Presentation of the Lascar project


Several categorization problems involve category systems comprising a very large number of categories. Patent offices, for example, are in charge of assigning, to every patent request, a code from the IPC (International Patent Classification), which contains roughly 70,000 sub-divisions. DMOZ, which is often deemed as the largest Web directory, contains in the range of 600,000 categories, into which new pages are categorized. A similar situation is encountered with the semantic annotation of documents (e.g. journal abstracts) in the medical domain, where concepts of MeSH (which contains more than 150,000 concepts) are used as index terms.

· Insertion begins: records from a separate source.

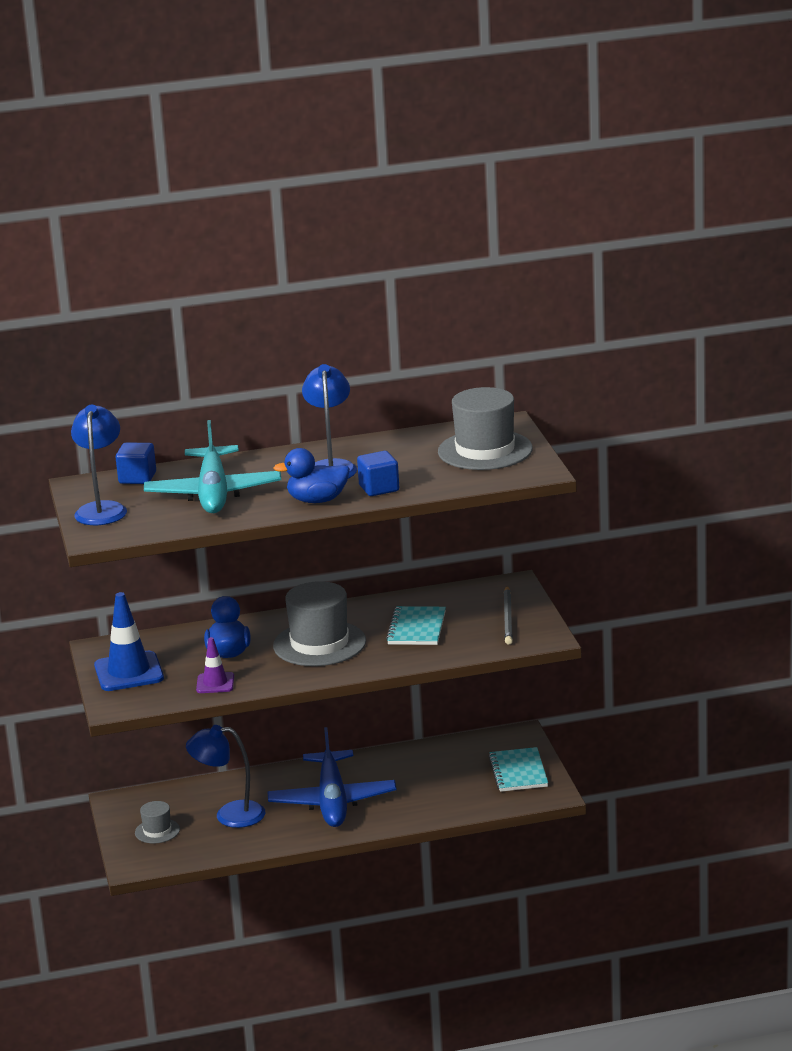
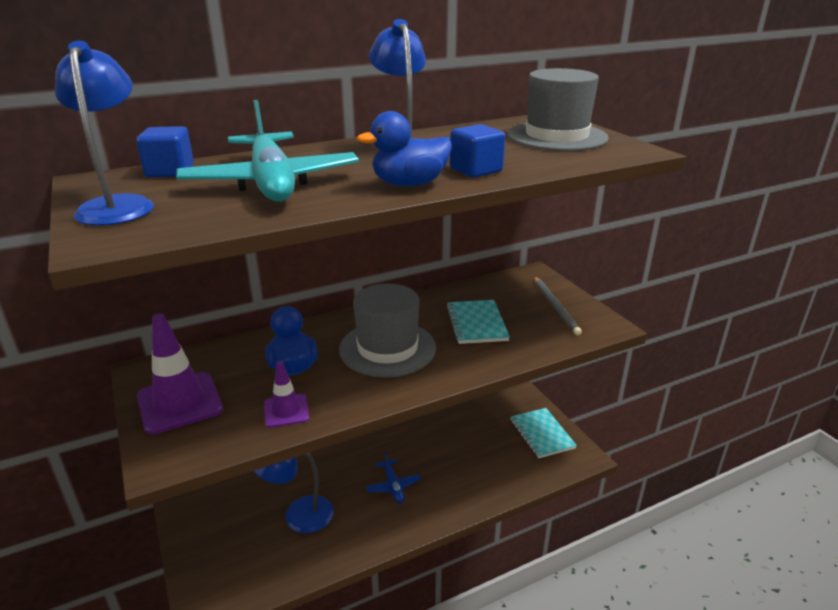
camera: 15 degrees left, 5 degrees up
(129, 672) = (179, 403): blue traffic cone -> purple traffic cone
(157, 831) = (226, 548): grey hat -> none
(332, 801) = (393, 486): blue plane -> blue plane, size x0.46

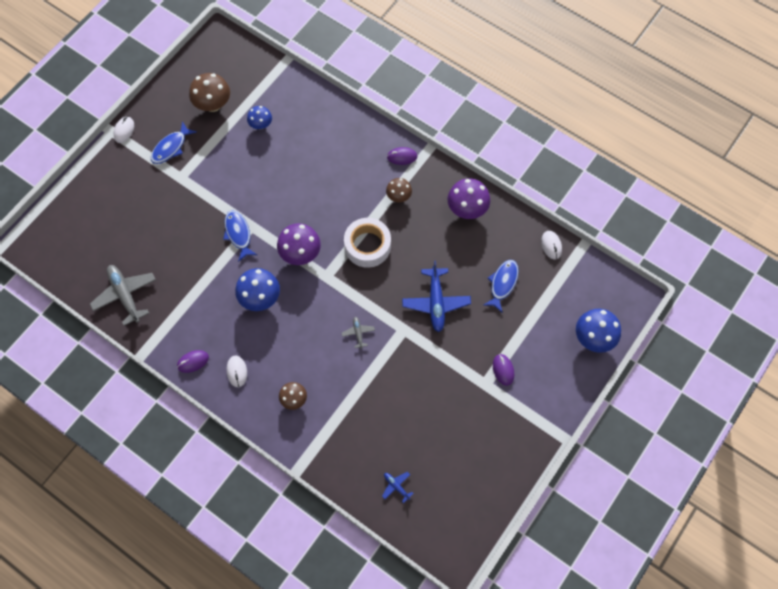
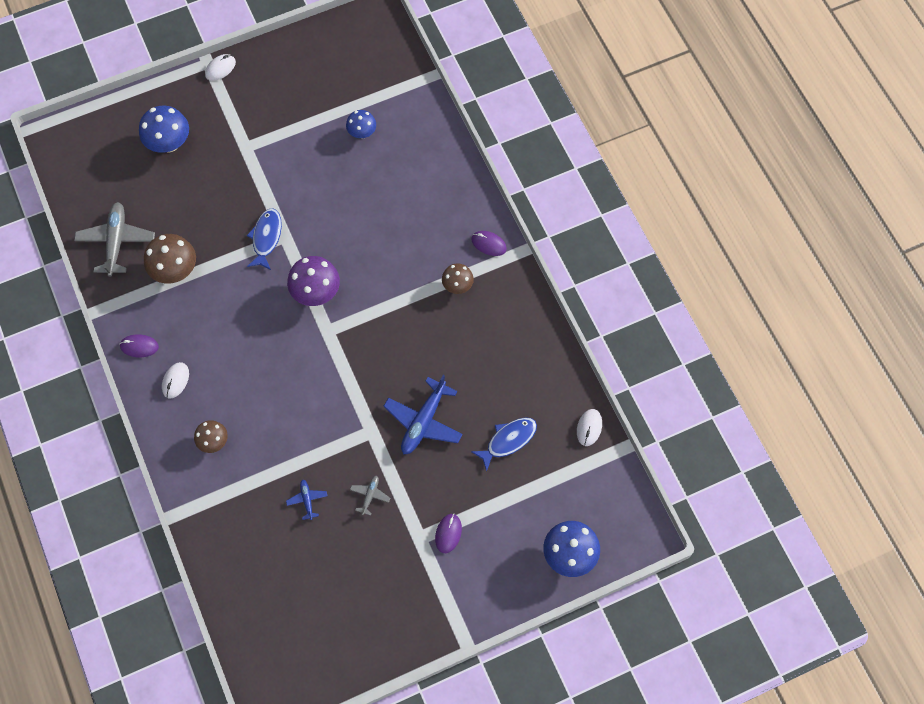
camera: 30 degrees right, 0 degrees up
(171, 147) = (255, 110): blue fish -> none
(213, 104) = (326, 86): brown mushroom -> brown mushroom (175, 270)
(260, 298) = (246, 317): blue mushroom -> blue mushroom (169, 143)
(358, 333) = (322, 409): grey plane -> grey plane (370, 495)
(367, 246) = (390, 321): white tape -> none
(396, 486) = (259, 591): blue plane -> blue plane (307, 500)
(467, 209) = (522, 338): purple mushroom -> none

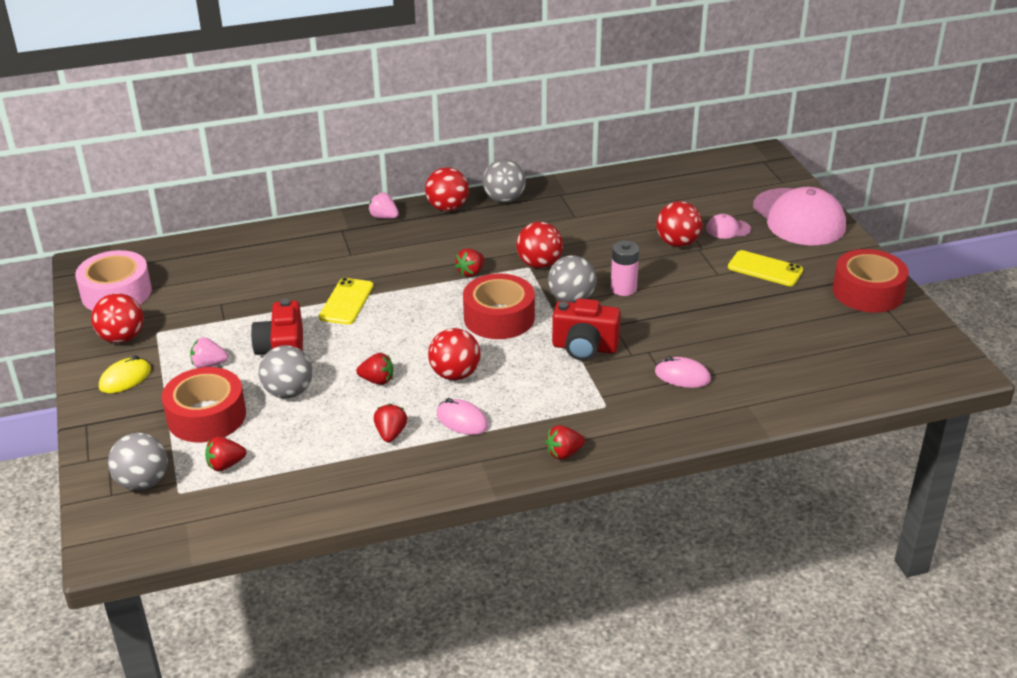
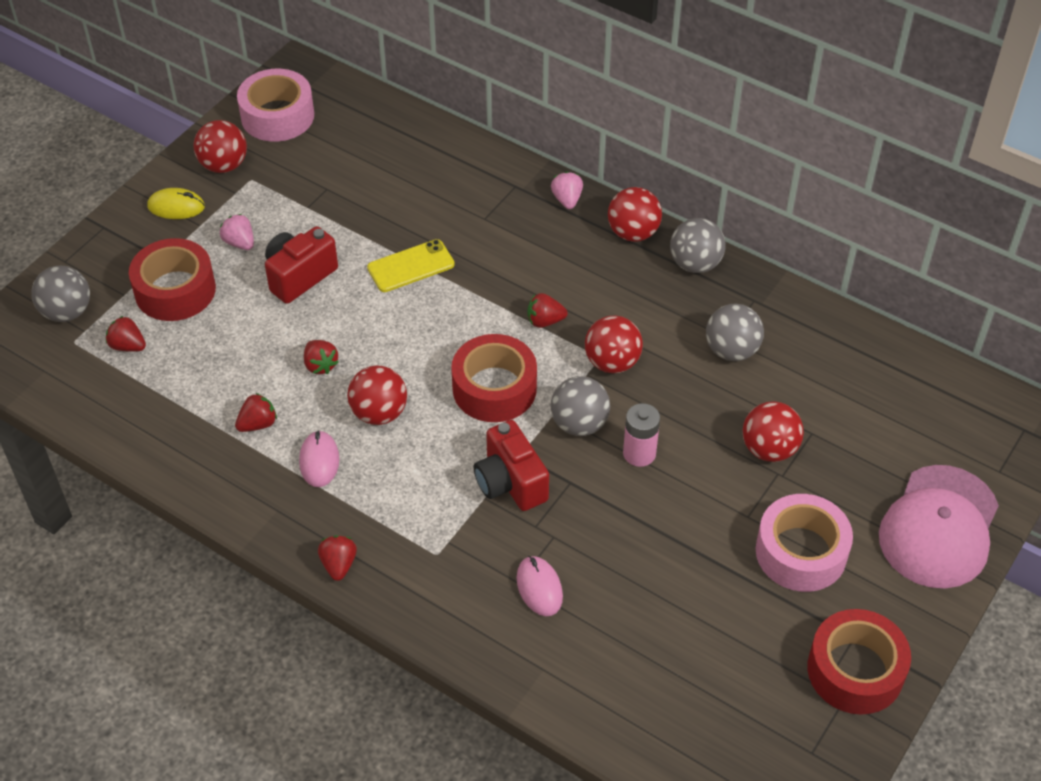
camera: 50 degrees right, 15 degrees up
(288, 392) = (251, 318): grey ball -> grey ball (731, 350)
(564, 453) = (339, 564): red strawberry -> red strawberry turned 60 degrees clockwise
(728, 229) = (843, 476): pink cap -> none
(765, 269) = (801, 552): yellow phone -> pink tape

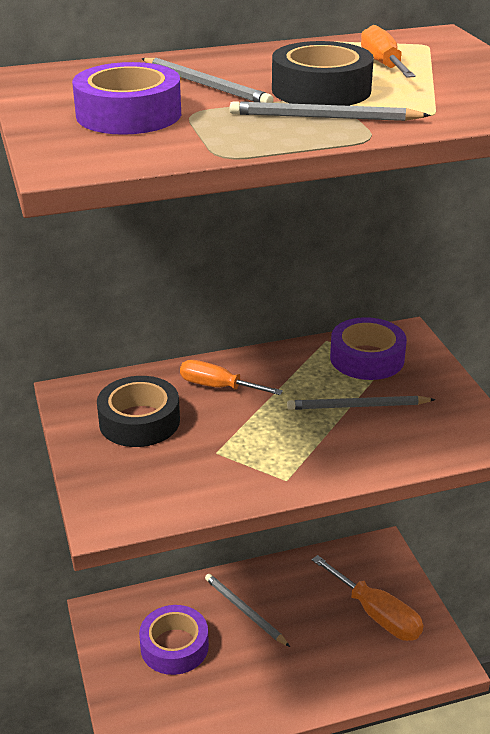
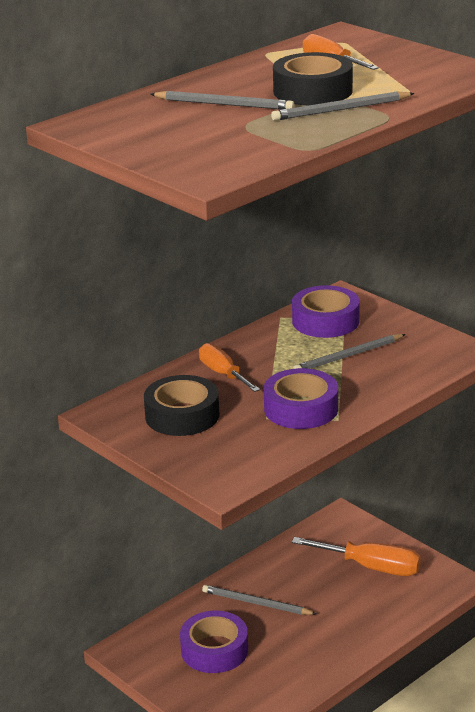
camera: 25 degrees left, 5 degrees down
(128, 114) = (200, 136): purple tape -> purple tape (301, 409)
(218, 387) = (223, 374): orange screwdriver -> orange screwdriver turned 60 degrees clockwise

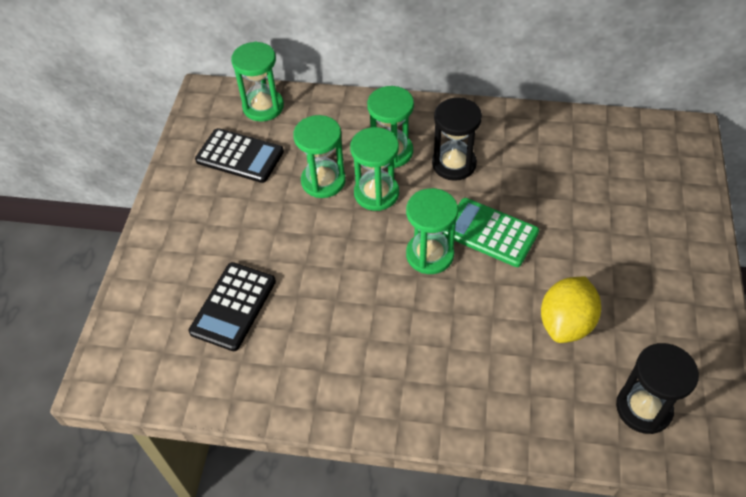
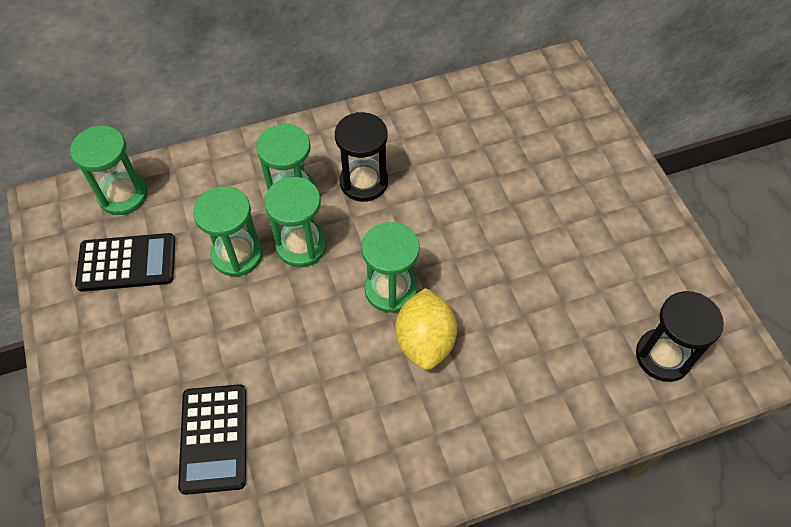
camera: 30 degrees left, 5 degrees up
(490, 233) = (437, 241): green calculator -> none
(566, 323) = (554, 303): yellow lemon -> yellow lemon (425, 341)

If several works have addressed the problem of scaling-up classifiers, they have mainly dealt with collections where either the number of examples is large, or the dimension of the underlying vector space is high, or both (this is typically the case of the recent PASCAL challenge on large scale learning). Very few works have directly addressed the problem of deploying/developing classifiers on a very large number of categories (a situation which, in general, entails that the number of examples is large, and the dimension of the underlying vector space is high). In particular, no theoretical results have been established regarding the best strategy to follow for deploying a given classifier on large category systems.

The LASCAR project directly aims at developing theoretical results and pratical alorithms for deploying classifiers in large category systems, as well as for developing new classification technologies that can be used on large category systems. To do so, the project brings together researchers from combinatorial optimization, machine learning, information retrieval, statistics and distributed systems.